:: PASSAGE ::

Tracking Level: Monitor
Sponsor: Albert Reeves
Last Action: 5/10/2021 - Effective Date 2021-05-10
House Committee: Judiciary
Senate Committee: Judiciary
Assigned To:
12. All CourtsNext Bill
Criminal Next Bill

Staff Analysis of the Legislation

HB 479 repeals the citizen's arrest statute and further revises certain arrest powers of both law enforcement officers outside of their jurisdiction and private citizens seeking to detain an individual.  

Law enforcement officers may make an arrest for an offense outside of their jurisdiction without a warrant if the offense is committed in an officer's presence or within an officer's immediate knowledge, when in immediate pursuit of an offender for an offense committed within the officer's jurisdiction, or while assisting another law enforcement officer in the jurisdiction of the other officer.  

Owners and employees of retail establishments may detain an individual if they have reasonably grounds to believe that the individual committed, or attempted to commit, theft by shoplifting, refund fraud, or theft by unlawful use of receipts or Universal Product Code labels. The owner of any business entity operating on their own property or on the property of others on which they are doing business, may detain an individual if they have reasonable grounds to believe that the individual committed, or attempted to commit, theft by taking or theft of services. Weight inspectors under the motor carrier compliance division of the Department of Public Safety may detain individuals when needed for purposes of his or her duties. Licensed or registered private detectives or private security businesses may similarly detail individual. Should any of these private persons detain an individual, they must either release the individual or contact law enforcement within a reasonable time. Any individual detained by these private persons who is not released shall be surrendered to a law enforcement officer with their personal belongings in the custody of the law enforcement agency.

:::
:: DATA SECTION ::

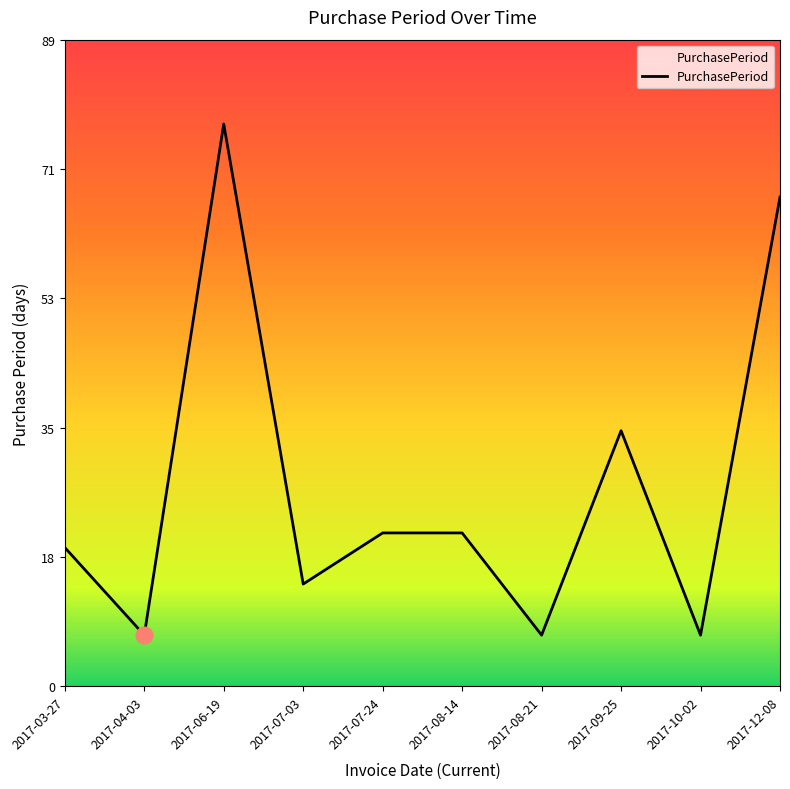

Does the chart display data point markers on the line(s)?

No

:::

• DIRECTIONS
A. In the HB 479 summary, weight inspectors under which division may detain individuals when their duties require it?
B. Carry on the HB 479 summary from the point where it stops.

• RESPONSE LIST
A. The motor carrier compliance division of the Department of Public Safety.

B.
This bill is not construed to limit or alter any immunity or defense provided within the OCGA, Article 2 of Chapter 3 of Title 16. With the exception of circumstances involving the use of force in defense of self or others, involving use of force in defense of habitation, or involving use of force to prevent the commission of a forcible felony, private citizens who detain an individual shall not use force intended or likely to cause great bodily harm or death. They may, however, use reasonable force to the extent reasonably believed to be necessary to detain the individual. HB 479 further amends Code Section 51-7-60 to conform to the provisions created by the bill.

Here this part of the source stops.